I'm working with panel data looking like this (only relevant columns included):
Ticker Year Account_number Industry
AAA 2018 xxxx Fossil
2019 xxxx Fossil
2020 xxxx Fossil
BBB 2018 yyyy Materials
2019 yyyy Services
2020 yyyy Materials
CCC 2018 zzzz Services
2019 zzzz Services
2020 zzzz Services
Tickers (level 0 of MultiIndex) are used to identify individual and unique units in the panel. Each unit is observed over 3 years (level 1 of MultiIndex).
When I groupby('Industry')
I end up double-counting the units since the same ticker is associated with more than one industry (as with ticker 'BBB').
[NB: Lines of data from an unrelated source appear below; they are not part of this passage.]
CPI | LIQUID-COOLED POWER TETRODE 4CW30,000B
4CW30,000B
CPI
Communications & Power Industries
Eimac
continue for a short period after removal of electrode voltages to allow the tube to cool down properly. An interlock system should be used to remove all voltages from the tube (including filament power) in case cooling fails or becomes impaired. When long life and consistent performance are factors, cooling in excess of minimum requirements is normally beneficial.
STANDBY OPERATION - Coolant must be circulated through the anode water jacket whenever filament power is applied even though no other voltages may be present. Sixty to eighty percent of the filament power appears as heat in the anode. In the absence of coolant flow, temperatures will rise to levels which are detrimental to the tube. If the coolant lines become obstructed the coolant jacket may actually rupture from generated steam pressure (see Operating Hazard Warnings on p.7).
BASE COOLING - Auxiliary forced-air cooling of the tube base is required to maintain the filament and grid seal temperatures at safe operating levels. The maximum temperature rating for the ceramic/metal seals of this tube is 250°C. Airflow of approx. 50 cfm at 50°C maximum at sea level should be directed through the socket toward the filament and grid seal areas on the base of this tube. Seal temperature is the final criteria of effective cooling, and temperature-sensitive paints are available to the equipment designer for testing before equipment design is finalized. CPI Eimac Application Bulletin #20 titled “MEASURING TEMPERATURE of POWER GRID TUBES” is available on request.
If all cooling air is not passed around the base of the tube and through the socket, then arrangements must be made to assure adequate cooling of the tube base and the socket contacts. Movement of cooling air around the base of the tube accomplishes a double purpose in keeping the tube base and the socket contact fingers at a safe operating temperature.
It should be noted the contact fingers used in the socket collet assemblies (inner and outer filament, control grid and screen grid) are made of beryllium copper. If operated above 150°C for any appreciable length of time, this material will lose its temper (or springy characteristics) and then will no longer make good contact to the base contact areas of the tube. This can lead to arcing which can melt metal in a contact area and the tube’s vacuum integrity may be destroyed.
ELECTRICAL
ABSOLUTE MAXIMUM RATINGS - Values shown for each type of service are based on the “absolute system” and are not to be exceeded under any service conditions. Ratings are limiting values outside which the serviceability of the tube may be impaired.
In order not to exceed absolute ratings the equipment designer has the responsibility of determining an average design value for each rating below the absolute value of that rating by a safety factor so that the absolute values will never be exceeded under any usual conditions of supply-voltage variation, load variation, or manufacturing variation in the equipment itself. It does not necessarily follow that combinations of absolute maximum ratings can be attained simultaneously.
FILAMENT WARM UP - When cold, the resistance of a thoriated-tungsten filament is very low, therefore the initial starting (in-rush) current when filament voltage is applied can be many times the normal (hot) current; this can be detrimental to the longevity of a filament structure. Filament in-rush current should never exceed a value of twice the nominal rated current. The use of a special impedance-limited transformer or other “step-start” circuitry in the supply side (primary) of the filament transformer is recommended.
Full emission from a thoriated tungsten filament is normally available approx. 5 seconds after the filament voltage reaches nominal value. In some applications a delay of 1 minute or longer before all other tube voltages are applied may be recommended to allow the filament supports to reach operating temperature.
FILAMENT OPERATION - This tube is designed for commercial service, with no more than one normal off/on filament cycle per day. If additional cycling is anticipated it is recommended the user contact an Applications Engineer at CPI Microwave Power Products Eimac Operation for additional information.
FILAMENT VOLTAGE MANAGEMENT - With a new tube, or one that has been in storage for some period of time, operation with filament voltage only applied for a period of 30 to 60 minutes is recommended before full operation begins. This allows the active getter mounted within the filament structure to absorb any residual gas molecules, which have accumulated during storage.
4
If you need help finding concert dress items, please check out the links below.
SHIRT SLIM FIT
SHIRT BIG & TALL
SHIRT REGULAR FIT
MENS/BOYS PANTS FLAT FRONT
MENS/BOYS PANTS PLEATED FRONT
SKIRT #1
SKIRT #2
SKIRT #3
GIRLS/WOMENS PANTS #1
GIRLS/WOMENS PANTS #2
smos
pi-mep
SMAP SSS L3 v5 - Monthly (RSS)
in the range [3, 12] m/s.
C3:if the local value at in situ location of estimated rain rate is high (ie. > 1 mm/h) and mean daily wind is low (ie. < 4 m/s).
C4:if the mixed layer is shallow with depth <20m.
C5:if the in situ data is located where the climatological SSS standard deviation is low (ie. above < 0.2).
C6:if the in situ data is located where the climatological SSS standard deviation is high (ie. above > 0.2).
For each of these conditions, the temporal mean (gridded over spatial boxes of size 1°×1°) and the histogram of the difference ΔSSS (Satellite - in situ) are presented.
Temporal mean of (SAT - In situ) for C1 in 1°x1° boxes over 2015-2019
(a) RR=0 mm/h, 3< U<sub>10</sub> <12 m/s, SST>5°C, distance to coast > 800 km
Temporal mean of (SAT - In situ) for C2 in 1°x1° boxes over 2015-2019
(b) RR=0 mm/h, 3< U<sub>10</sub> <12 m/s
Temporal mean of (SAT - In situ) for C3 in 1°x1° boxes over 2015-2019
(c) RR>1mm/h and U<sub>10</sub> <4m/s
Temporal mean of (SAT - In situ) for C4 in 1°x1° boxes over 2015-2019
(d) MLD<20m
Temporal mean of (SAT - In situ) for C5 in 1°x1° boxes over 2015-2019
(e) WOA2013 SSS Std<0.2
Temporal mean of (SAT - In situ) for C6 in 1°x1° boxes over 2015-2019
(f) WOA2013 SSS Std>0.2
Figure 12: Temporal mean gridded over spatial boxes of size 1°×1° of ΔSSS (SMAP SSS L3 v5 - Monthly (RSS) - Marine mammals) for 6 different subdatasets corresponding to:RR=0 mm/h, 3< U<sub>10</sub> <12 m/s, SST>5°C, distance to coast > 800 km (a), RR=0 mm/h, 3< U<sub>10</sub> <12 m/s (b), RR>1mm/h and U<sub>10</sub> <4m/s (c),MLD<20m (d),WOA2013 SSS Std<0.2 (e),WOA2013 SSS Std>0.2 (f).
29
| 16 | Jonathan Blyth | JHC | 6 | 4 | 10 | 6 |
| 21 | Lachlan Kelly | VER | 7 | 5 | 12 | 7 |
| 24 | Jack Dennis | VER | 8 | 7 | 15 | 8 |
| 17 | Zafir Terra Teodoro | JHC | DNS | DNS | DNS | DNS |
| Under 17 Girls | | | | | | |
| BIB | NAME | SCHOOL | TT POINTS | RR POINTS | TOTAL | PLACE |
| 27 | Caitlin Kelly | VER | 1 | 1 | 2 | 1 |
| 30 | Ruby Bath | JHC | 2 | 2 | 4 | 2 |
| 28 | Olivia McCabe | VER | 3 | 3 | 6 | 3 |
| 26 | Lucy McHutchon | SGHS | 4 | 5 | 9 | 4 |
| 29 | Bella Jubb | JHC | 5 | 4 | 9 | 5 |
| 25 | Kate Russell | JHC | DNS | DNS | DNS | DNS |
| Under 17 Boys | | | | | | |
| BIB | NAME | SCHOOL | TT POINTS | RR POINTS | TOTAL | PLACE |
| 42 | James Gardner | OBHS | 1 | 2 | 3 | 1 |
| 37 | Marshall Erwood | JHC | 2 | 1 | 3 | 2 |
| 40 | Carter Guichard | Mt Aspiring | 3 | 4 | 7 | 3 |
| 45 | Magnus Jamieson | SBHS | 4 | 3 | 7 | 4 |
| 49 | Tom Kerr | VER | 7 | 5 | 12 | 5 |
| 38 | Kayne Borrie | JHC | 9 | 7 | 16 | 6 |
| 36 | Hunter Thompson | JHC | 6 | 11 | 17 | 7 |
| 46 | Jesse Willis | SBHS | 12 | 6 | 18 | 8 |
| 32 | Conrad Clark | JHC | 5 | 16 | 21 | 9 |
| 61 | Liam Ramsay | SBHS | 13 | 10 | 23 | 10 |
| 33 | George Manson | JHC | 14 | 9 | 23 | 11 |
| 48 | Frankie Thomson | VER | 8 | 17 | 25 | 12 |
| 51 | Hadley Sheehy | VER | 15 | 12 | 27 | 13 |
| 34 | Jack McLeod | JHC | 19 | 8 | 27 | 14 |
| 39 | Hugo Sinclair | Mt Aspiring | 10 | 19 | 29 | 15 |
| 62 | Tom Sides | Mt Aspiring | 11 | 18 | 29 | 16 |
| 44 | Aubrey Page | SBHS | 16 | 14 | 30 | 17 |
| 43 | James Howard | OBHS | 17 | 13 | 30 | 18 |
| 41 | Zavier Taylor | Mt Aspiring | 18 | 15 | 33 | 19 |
The goal is to identify and print the tickers having this issue, and to assign them to a single industry.
I'm thinking of some code that returns the ticker if the string in the industry column is not unique, so that I can manually change it later.
Thanks for your help!
PS This is my first question here so pls let me know if you want me to be more specific or show more details about the df
If all of the values for Industry
should be the same for each Ticker
then you should do this the other way round.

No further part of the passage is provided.